Freedom of Movement for All?

Freedom of Movement for All?

Viviane Sorée, Chair of Onafhankelijk Leven, an ENIL member organisation in Belgium, experienced horrible discrimination by an airline company. Sadly enough, this is not a single case. This has to stop! ENIL calls on the European institutions to act and to make freedom of movement and consumer rights a reality for all.

Below you can read the detailed story of Viviane, written by herself:

My Flight Experience

For the fourth time I went for professional reasons to Bulgaria. I was really looking forward to see the people whom I’ve met during my previous visits to Bulgaria. However, it turned out completely different.

It started when Jaak, a colleague of mine booked the flight tickets online. After a long time and several attempts we received the confirmation the assistance request was accepted. But this was not the end of the agony. Jetair requested information about the batteries of my electronic wheelchair (dangerous goods). We mailed my battery certificate three times to Jetair. After receiving for the fourth time the same request from again a different person we strongly urged them to make up their minds. Shortly afterwards, we received an okay from Jetair in reply to our e-mail with the requested information about the batteries of my wheelchair. The next day we received for the second time a no-response mail with the same confirmation.

The 23rd of May, departure day. Check in at the counter of Jetair gives no problem. To the man who labels my wheelchair with the flight data I say laughingly it never went so smoothly. Checking the luggage also gives no problems. Finally we are going well in advance to gate 5. The boarding time is approaching but no plane is in sight. This is very suspicious. Suddenly we hear a voice (not via the calling system) loudly saying we urgently have to go to gate 9. They reprimand us because we didn’t look at the display. But how could we? There were no displays near to gate 5.

I ride with my wheelchair just to the door of the aircraft. There I’m told my electronic wheelchair is not on the list. Jaak argues he has received the approval from Jetair. He is allowed to see the pilot in his cockpit in order to explain this. The pilot comes to us and says if Jaak can show him the email from Jetair within fifteen minutes everything is okay. Jaak gets his laptop and tries to log into the server of our work without success. Thanks to the help of the cargo personnel he finally can log in. He shows the mail to the pilot who responds by saying we received a mail from a department that is not authorized to send confirmations concerning dangerous goods. In other words, he does not accept the mail. But how could we have known this?! The cargo personnel say there are several wheelchairs in the cargo space of the aircraft including an electronic wheelchair just the same as mine. The pilot quickly says he hadn’t received the authorization from Jetair to transport a second electronic wheelchair and therefor he must follow the rules. I still could board but without my wheelchair, which I declined.

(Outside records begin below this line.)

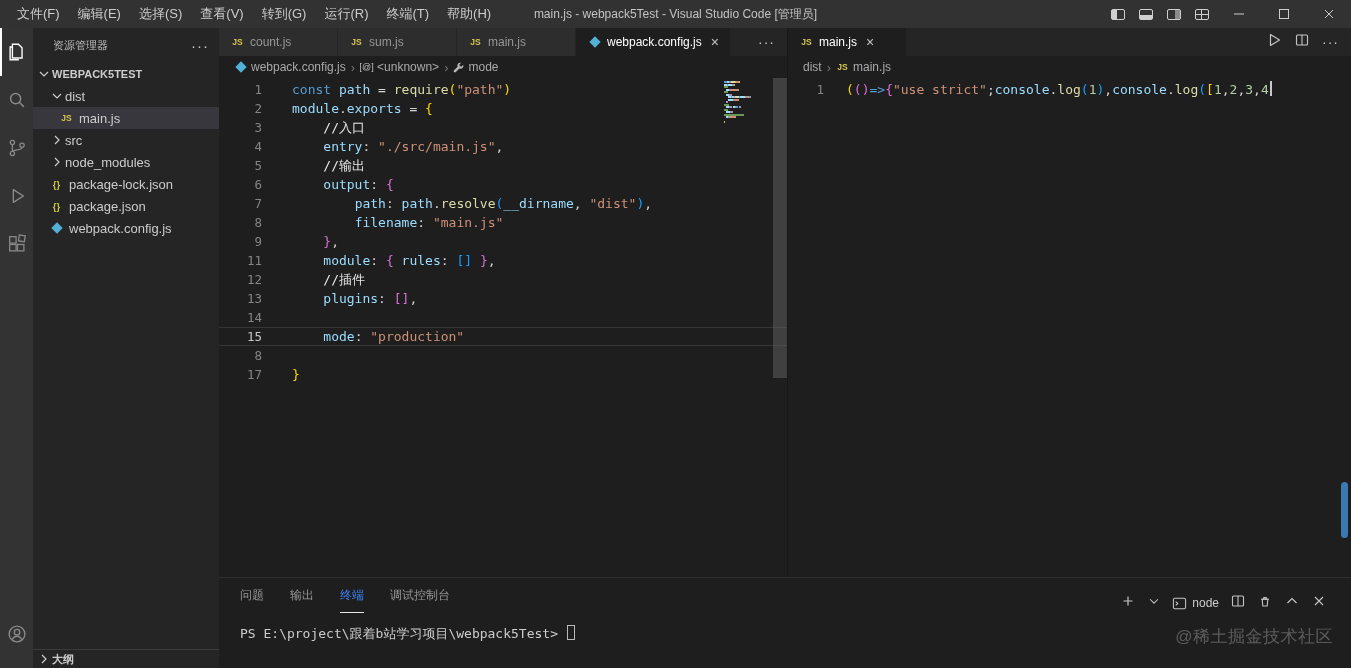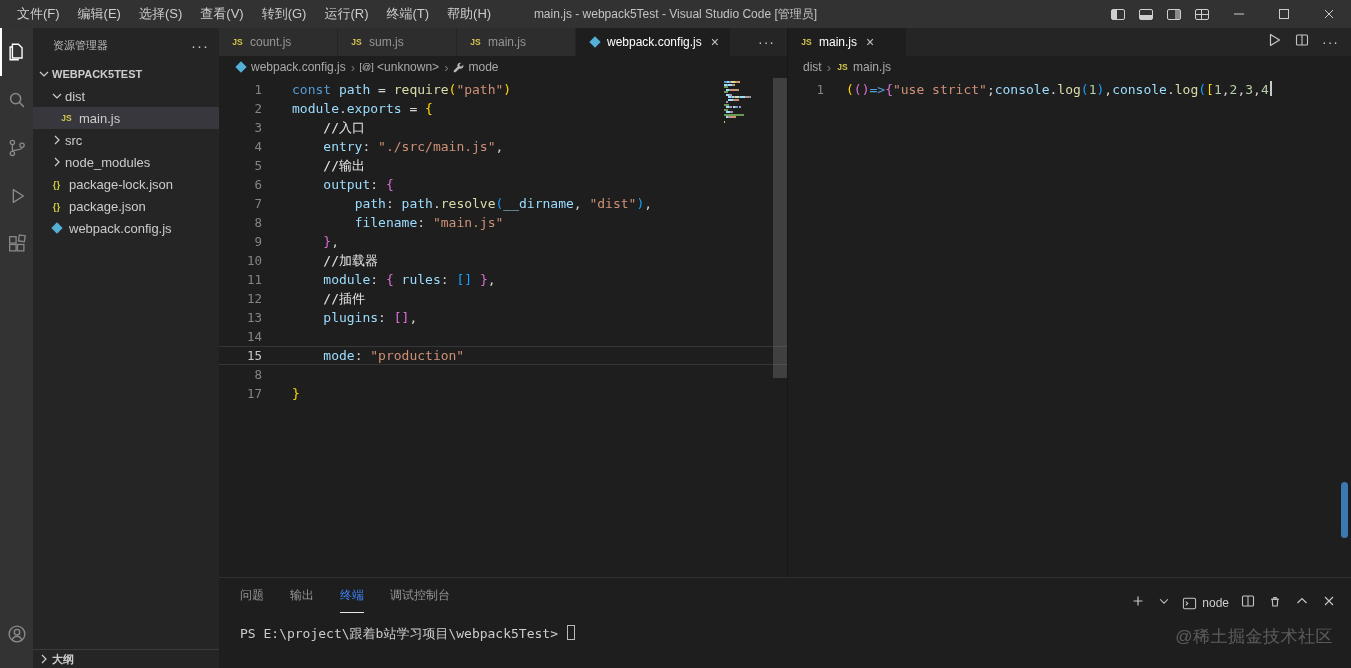"10" div.code-line { html: <div><span>10</span><span><span> //加载器</span></span></div> -> none }
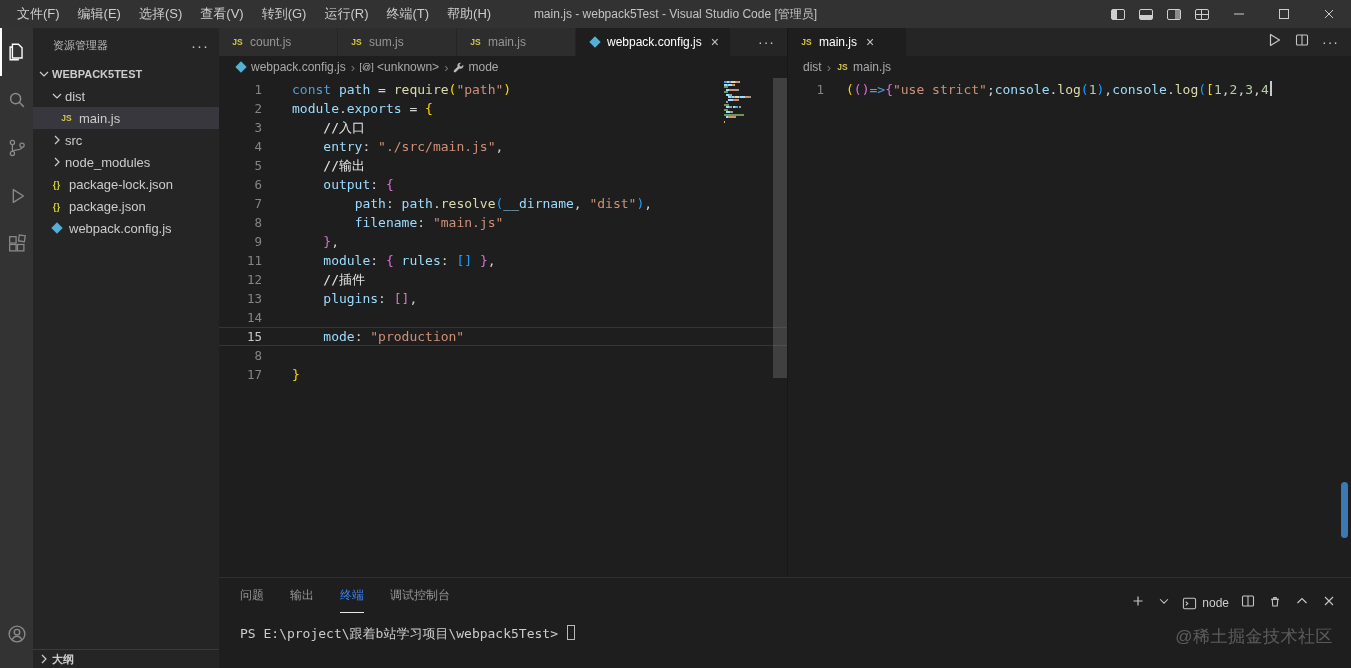"node" .panel-actions { padding-right: 14px -> 24px }
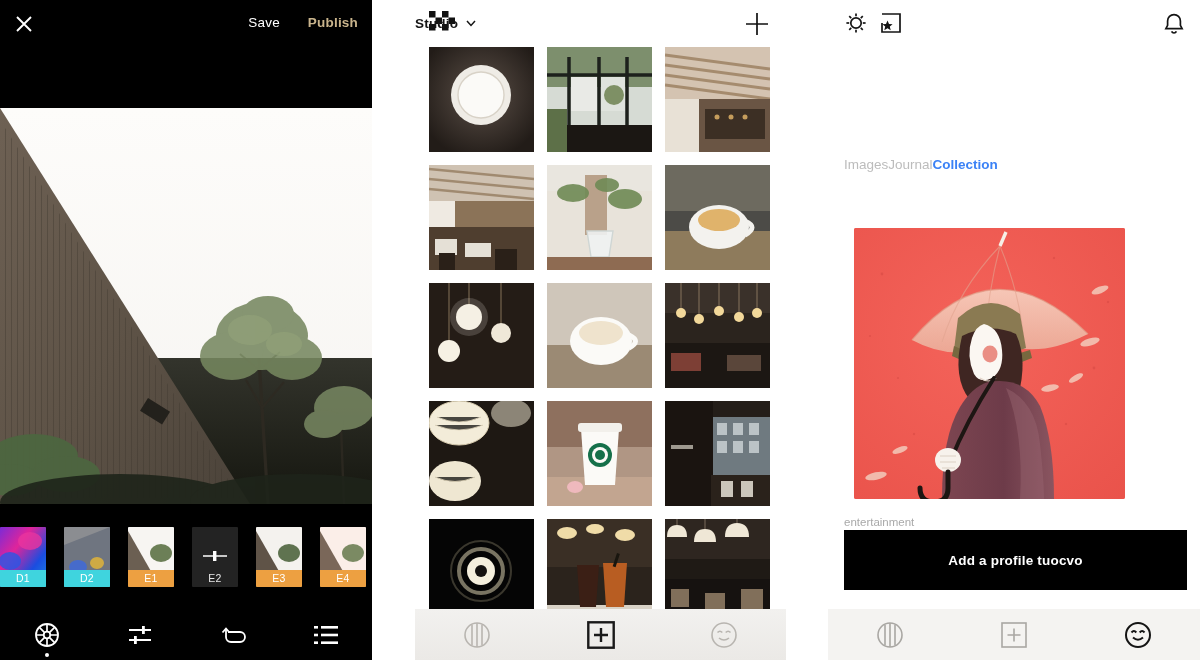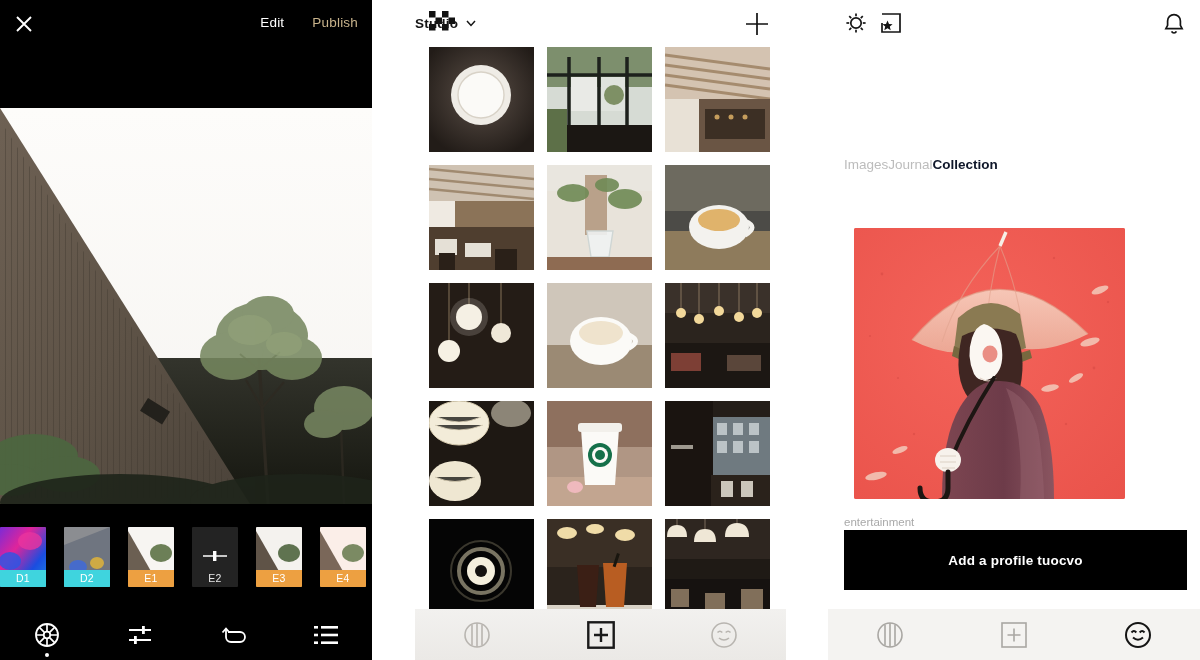"Edit" div.tb-save { text: Edit -> Save }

But the best is yet to come. When Jaak boarded yesterday to return home he overheard a conversation between the chief steward and another staff member. They were still waiting for me, my personal assistant and electronic wheelchair. Jake asked astonished if they knew nothing of the incident in Brussels airport. They knew nothing of a kind and above all they received in contrast to Brussels airport the authorization to transport my electronic wheelchair.

Only now we know that the authorization to transport my electronic wheelchair was on the label attached to my wheelchair. Apparently there is no communication between the different services of Brussels airport. Is there no coordination?

Who is to blame for this fiasco? This whole situation is inconsistent with the European regulation of free movement of people, goods and services. Where are my consumer rights?

I know I’m not alone. There are many more disabled people who had a similar experience. Enough is enough. We really have to do something about it.

Viviane Sorée

Photo: Viviane Sorée

1 Comment

Eugene Callan

June 25, 2015, 6:16 pm


That was a terrible experience and disgraceful behaviour on behalf of the airline.

I travelled from Dublin to Madrid with Aer Lingus a couple of years ago. When we arrived in Madrid, my wheelchair was not brought to the door of the aircraft. Instead it was taken with the luggage into the terminal building. When the assistance arrived to assist me to get off the aircraft, they had an old chair of their own which was completely unsuitable for me. I said that I could not get off the aircraft until my own chair arrived at the door. The security supervisor in Madrid airport refused to allow my wheelchair to leave the terminal building and come back to the door of the aircraft. He said the reason for this was because the wheelchair had passed through a one-way security zone.

A stand-off ensued and I stayed in my seat for an hour and a half. The aeroplane captain asked me if he could board the passengers due to return to Dublin from Madrid. I agreed to this. Finally the supervisor relented and allowed my wheelchair to be returned to the door of the aircraft. The one and a half hour delay meant that my taxi left the airport without picking me up. It also meant that I missed my connecting train to Cordoba. Very late at night I had to try to find a hotel in Madrid and get there. I also had to book a new train ticket the following morning.